To study continuous- and intermittent-flow gas-lift wells, it is necessary to evaluate the facilities that the well fluids must pass through to reach the storage point. This paper deals with surface back-pressure and its effect on continuous-and intermittent-flow gas lift. Particular emphasis is placed on inadequate-sized flowlines for continuous flow and intermittent slugs produced against surface chokes.Numerous field tests on continuous-flow gas-lift wells show the resulting increase in production due to reducing surface wellhead pressure. A method is presented to predict and apply surface back-pressure.Controlled experimental tests show the results of producing intermittent slugs against varying surface choke sizes. A means of calculating the weighted average bottom-hole pressure is given for an intermittent cycle. This average pressure increases considerably as the surface choke size is decreased. These calculations show when a chamber installation should be considered for intermittent lift.
One of the reasons gas-lift studies are made difficult is that the system concerned starts at the sand face at the bottom of the well and does not end until the storage facilities are reached. The whole system must be considered in the study because any alteration in the system, from one end to the other, will affect the drawdown at the sand face and the corresponding fluid production rate of the well. This paper deals particularly with surface back-pressure and its effect on production rates.Serious loss of production occurs when gas-lift wells are produced against excessive back-pressures at the surface. Surface back-pressure is considered to be that pressure found inside the christmas tree, just upstream from the flow-wing. This excessive back-pressure is generally caused by:
high separator pressure;
choke in the christmas tree or flowline;
restrictions in flowline such as paraffin, scale deposits, crimped flow line, etc; and
a nonstreamlined christmas tree incorporating a large number of sharp bends.
Numerous field and experimental tests were conducted in actual gas-lift wells for both continuous and intermittent flow to show the effect of these restrictions. It has long been known that the production of fluids from a gas-lift well may be materially reduced by producing this fluid against a surface restriction or against high surface back-pressure. It has also been a matter of education in some instances to show why this additional back-pressure reduces the total output of produced fluids (oil, gas and water).Admittedly, there are some instances wherein a well must be treated very carefully and, in turn, excessive pressure drawdown must be avoided. This is particularly true for wells that are known to produce sand and for wells that are producing with high solution gas-oil ratios. In some wells excessive drawdown has created a gas phase around the wellbore, which in turn increases the permeability to gas and, hence, reduces the oil production.It is not the purpose of this discussion to deal with those wells in these two categories; rather, it is assumed we are dealing with wells of the type where a maximum drawdown is necessary to obtain maximum fluid production. In turn, it is desired to produce these fluids with a minimum amount of injection gas.

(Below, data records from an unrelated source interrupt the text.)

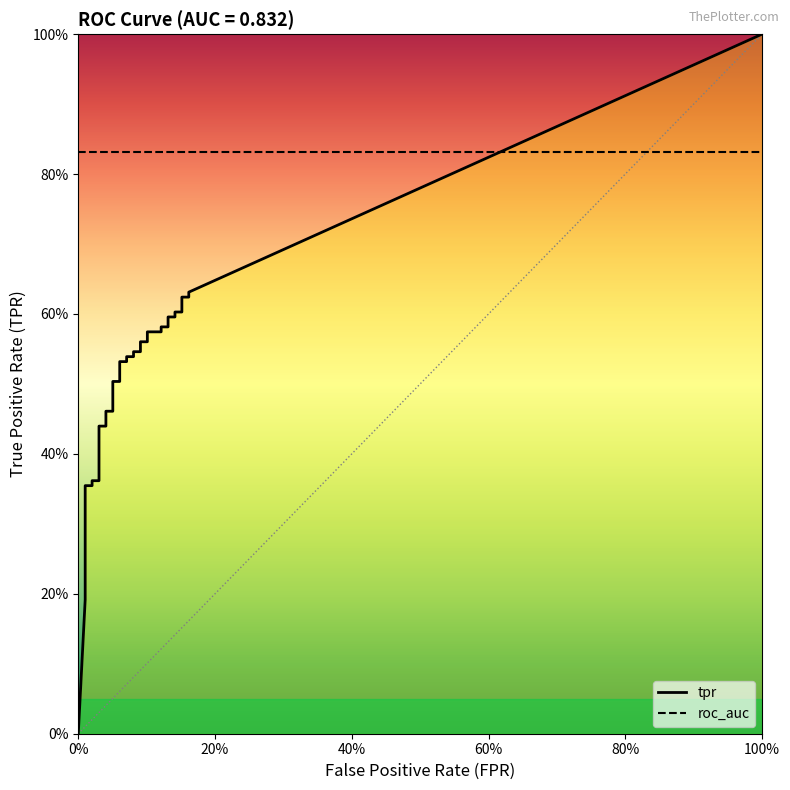

What is the label of the 29th point from the left?

28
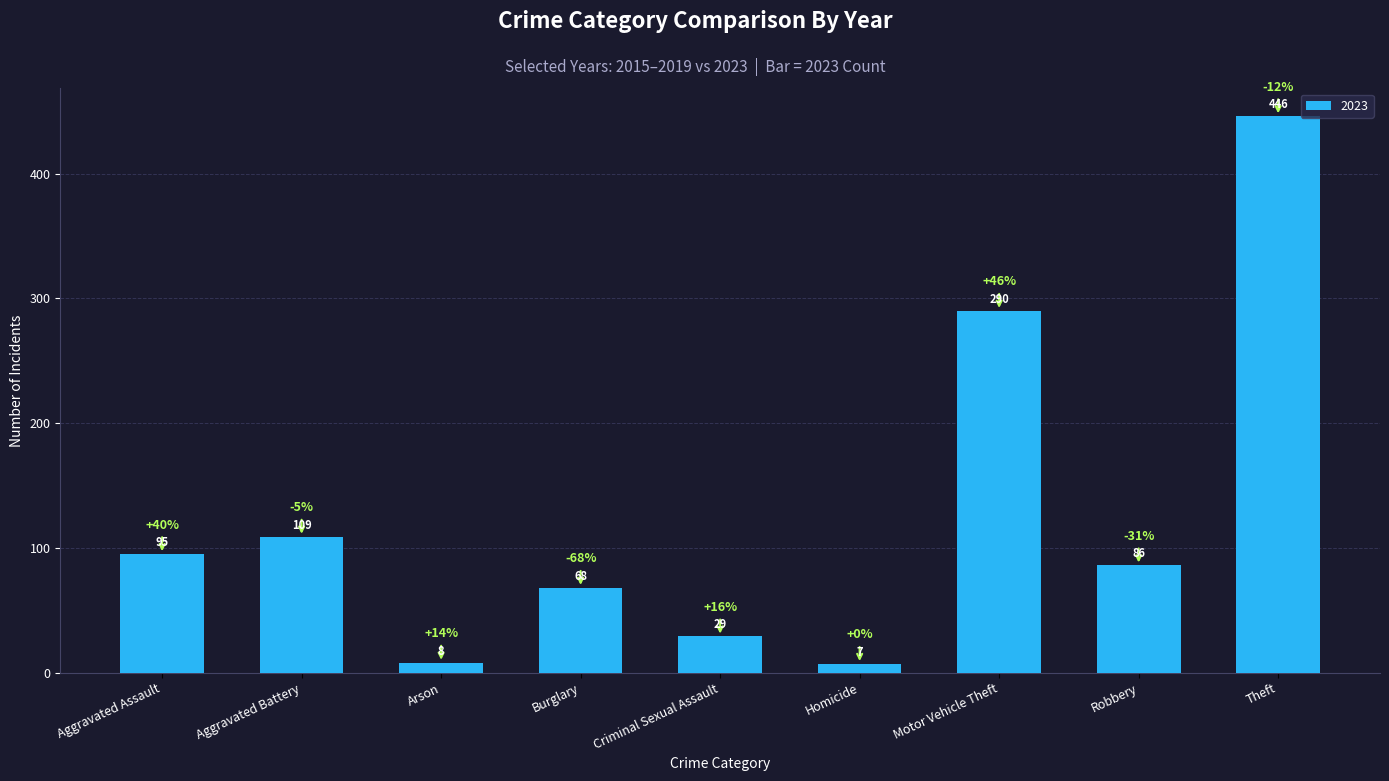

Reading left to right, what are all the values shown in this chart?

Aggravated Assault=95	Aggravated Battery=109	Arson=8	Burglary=68	Criminal Sexual Assault=29	Homicide=7	Motor Vehicle Theft=290	Robbery=86	Theft=446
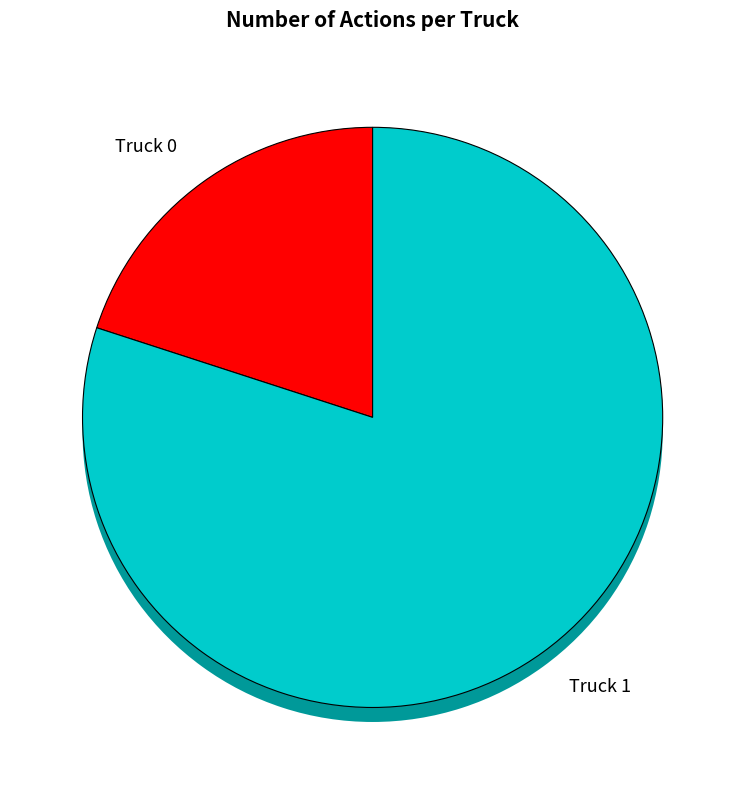

What percentage is the Truck 1 slice, to the nearest percent?

80%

It is common practice throughout the oil field to increase the fluid production rates from continuous-flow gas-lift wells by streamlining wellheads, enlarging, shortening and streamlining flowlines, and reducing separator pressures.In turn, this reduces the surface back-pressure on the well. Although this is common practice, it is known that a large percentage of continuous-flow gas-lift wells are still being excessively choked to as much as one-half of their efficient production capabilities by excessive back-pressures.